The natural annual mortality rate for adult leopards in Kruger National Park in the 1970s (BAILEY 2005) averaged 18.5%, with twice as many adult males dying as adult females. The dominating reasons for death cases were starvation and violent causes, especially in males.

The annual mortality rate for subadult individuals averaged 32% with more subadult females dying than subadult males; for young cubs the annual mortality rate averaged 50%.

If I assume the natural mortality rate in Kruger NP as similar as in my study areas, the anthropogenic caused mortality rate (13.6%) would not be much lower than the natural mortality. This becomes more obvious in up-lighting the fact that only the anthropogenic caused mortality for males is regarded here. Usually females are not hunted since this is not allowed on the hunting licenses. However, it happens that females are killed because of reported mistaken identities with males. SPONG et al. (2000) found in Tanzania that from 77 hunted leopards 28% were females although all the examined skins were tagged as males. In addition to that would the hunting of subadult males also not be desirable and a sign overexploitation (e.g. ALLENDORF & HARD 2009). The high hunting pressure on males for trophies (e.g. in ungulates) can result in harvested populations with lower average ages of males and fewer old males than in unhunted populations (LANGVATN &LOISON 1999, LAURIAN et al. 2000, APOLLONIO et al. 2003).
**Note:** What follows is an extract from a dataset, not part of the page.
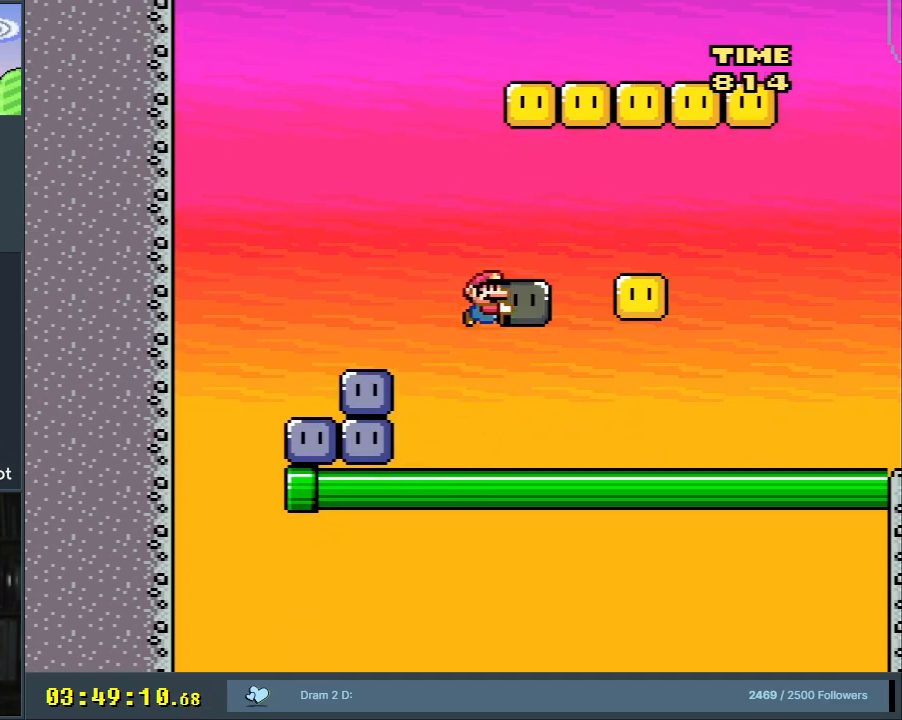
{"buttons": ["B", "Y", "DPAD_LEFT"], "events": [[217, "B", "up"], [233, "DPAD_RIGHT", "up"], [367, "B", "down"], [367, "DPAD_LEFT", "down"]]}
The natural and anthropogenic caused mortality would therefore comprise 32.1% in total in here which is in fact high, especially in consideration of only 50% survivorship of young cubs.

This implies a high hunting pressure on the leopard which increased until 2010 by a higher number of leopards on quota corresponding with a decrease of lion harvest. The hunting quota in GMA-A with an offtake of 8-12 male leopards per year (in contrast to the other GMA’s with 5-8) from the population appears to be too high in view of the possible wide ranging consequences that could result in a disturbance of a healthy reproduction rate and weaken the stability (TUYTTENS &MACDONALD 2000) of a leopard population.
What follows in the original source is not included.